◆ Parts of the exercise:
**1.** Answer these questions using the forum thread below about a first planted tank.
(a) What CO2 equipment does the opening post list in its inventory?
(b) According to Robert Hudson, where do the roots of java fern and java lace fern need to be?
(c) What reason does Ben C give for getting rid of a bubble wall?
**2.** Carry on the forum thread about a first planted tank, picking up after its last post.

◆ Text provided:
· · · · · · ·
# [Wet Thumb Forum]-thirdchild's first tank timeline



## thirdchild (Oct 29, 2005)

Well this is my first planted tank started after a big die off....

*Inventory: *20 gal long, Eco-Complete, HOB, Hagen CO2 Canister w/ladder, Flourish and Flourish Excel

*Flora: *red melon, red temple, brown crypto wendii, lace java fern, java fern, aponogeton crispus, anubias nana, moneywort, sagittaria natans, duckweed, hair algae

*Fauna: *6 glowlight tetras, 4 guppies, 2 black neon tetras


----------



## imported_russell (Sep 14, 2004)

it looks nice thridchild. but that duckweed and hair algae have got to go







what lighting do you have?


----------



## Robert Hudson (Feb 5, 2004)

The java fern and Java lace fern should not be planted in the gravel. Their roots need to be above gravel. Many people tie the plants to wood or rock.

This is my hard to kill package right? You also have Aponogeton crispus, the tall plant with the wavy edged leaves, instead of Cryptocoryne spiralis, and I gave you some other stem plant other than Hornwort. The dwarf sag is Sagittaria natans, spoon leaf sag.


----------



## Ben C (Apr 16, 2006)

is that a bubble wall going there? if so.. get rid of it. Its knocking valuable CO2 out of the water.
· · · · · · ·
◆ Data records:

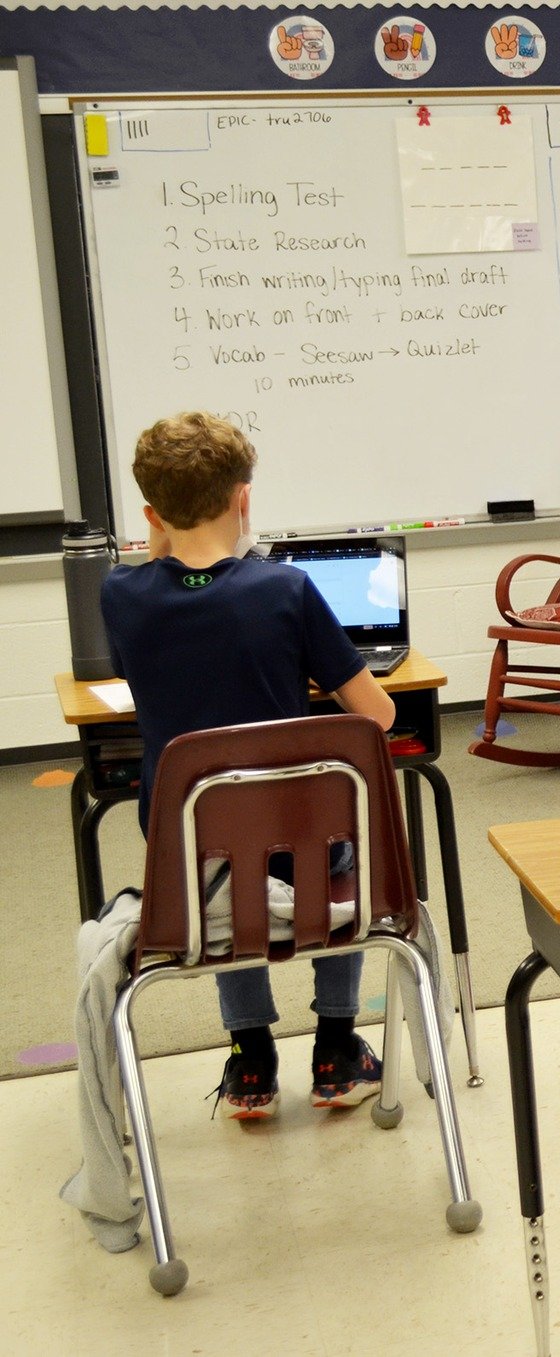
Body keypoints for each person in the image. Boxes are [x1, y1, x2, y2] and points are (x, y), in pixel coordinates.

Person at [101, 412, 396, 1119]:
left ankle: (250, 1060)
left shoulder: (120, 595)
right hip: (303, 856)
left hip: (193, 872)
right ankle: (335, 1044)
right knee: (331, 833)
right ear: (244, 499)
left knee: (222, 843)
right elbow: (378, 717)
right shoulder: (285, 590)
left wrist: (161, 549)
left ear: (152, 513)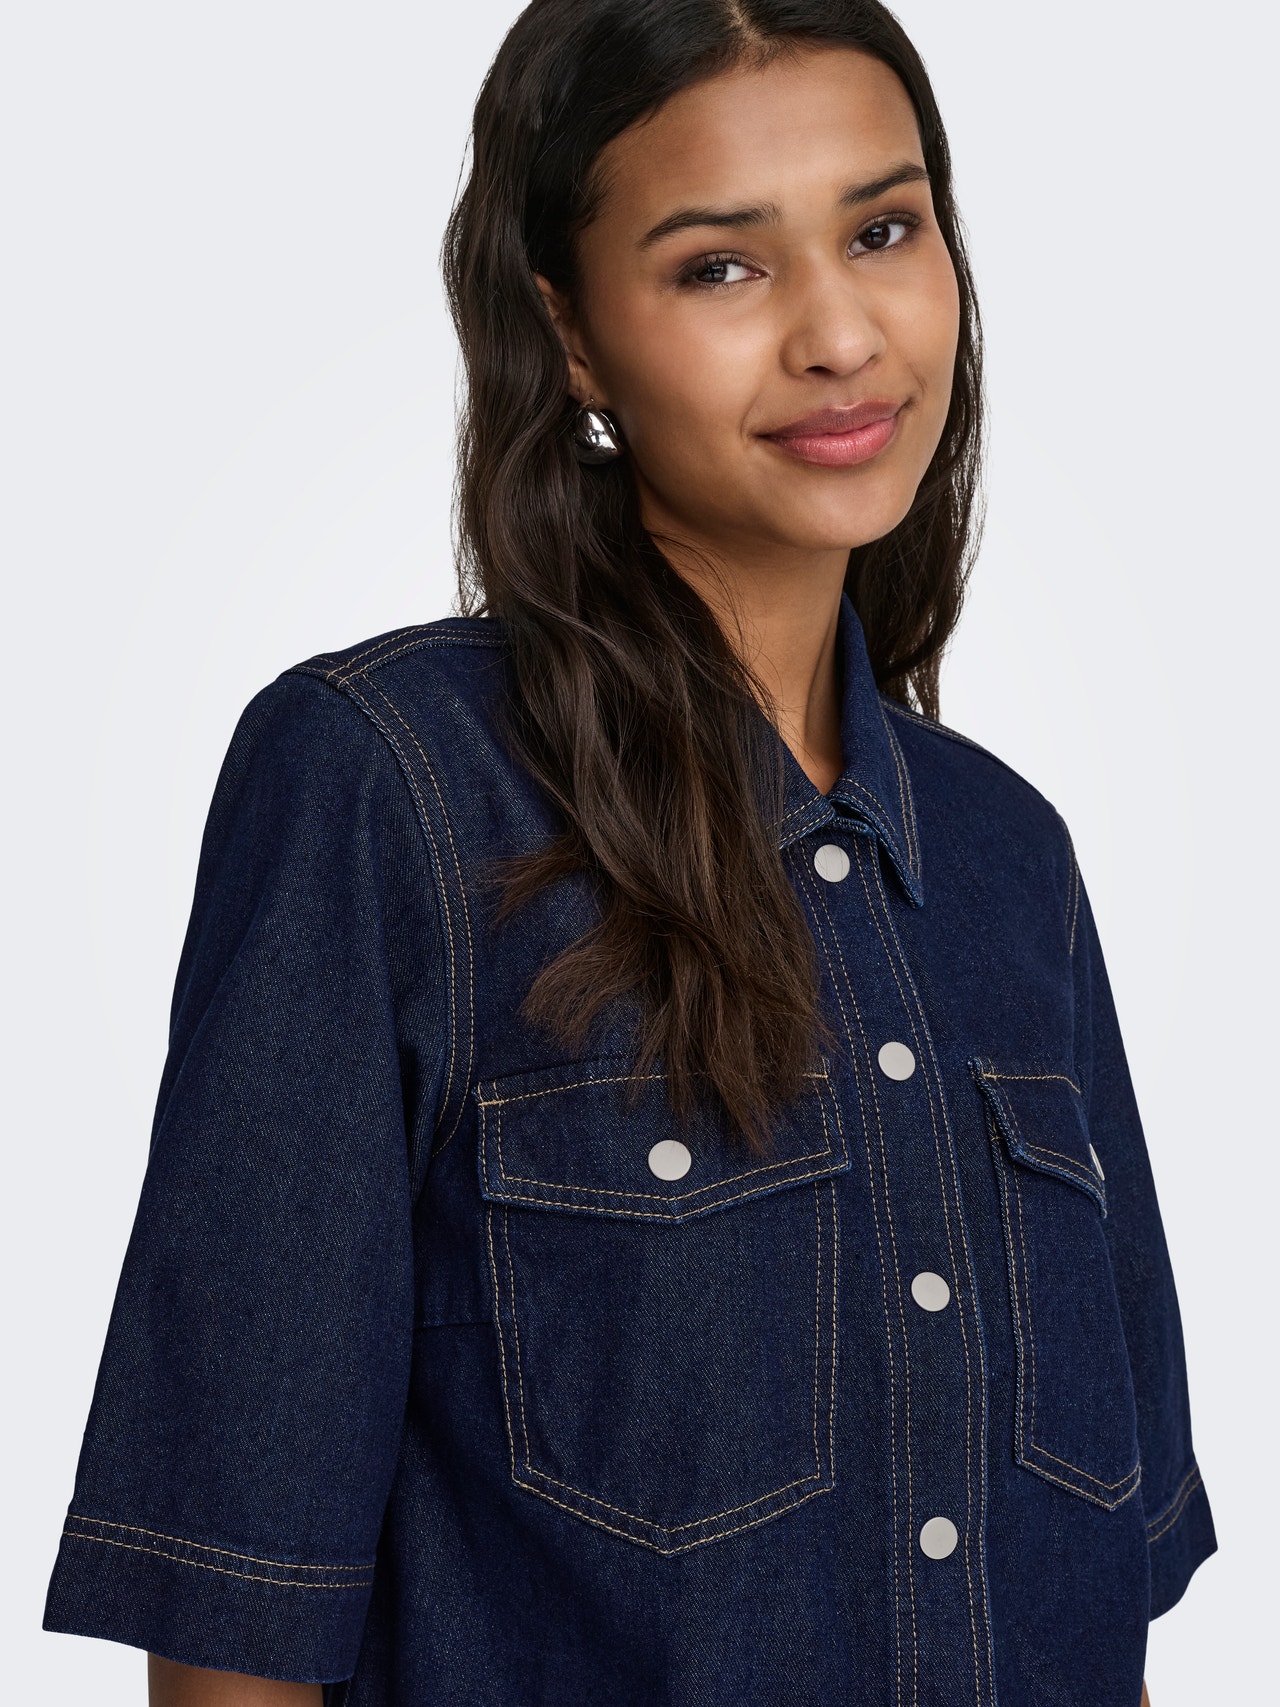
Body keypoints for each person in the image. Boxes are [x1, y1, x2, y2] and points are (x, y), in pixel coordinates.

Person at [42, 2, 1215, 1702]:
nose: (839, 335)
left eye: (884, 232)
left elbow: (1108, 1604)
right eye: (720, 268)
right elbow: (236, 1621)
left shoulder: (1008, 857)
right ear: (571, 337)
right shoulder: (389, 787)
· · · · · · ·
◆ Answer list:
**1.**
(a) A Hagen CO2 canister with a ladder.
(b) Above the gravel, since these plants should not be planted in it.
(c) It knocks valuable CO2 out of the water.

**2.**
----------



## thirdchild (Oct 29, 2005)

Let's see...

Hi Russell, Yeah still not looking like the nice competition tanks... I figure I have time to work on the algae and duck weed. My hood is just a 20 watt. I opted to buy fish and see if the plants are ok for now. 

Hi RobertH, Thanks for the corrections, and yes it's the hard to kill package. For the most part they are indeed hard to kill, just not having much luck with the spoonleaf. I'll have to rearrange the java ferns maybe. Will they die if they are planted like normal plants?

Hi Ben C, No bubble wall, just the whisper filter. It was really strong so I turned it on low after that first day, and stuffed some polyester stuffing in there. My CO2 is only 10ppm though which is why I'm trying Flourish Excel. We'll see what happens after another two weeks.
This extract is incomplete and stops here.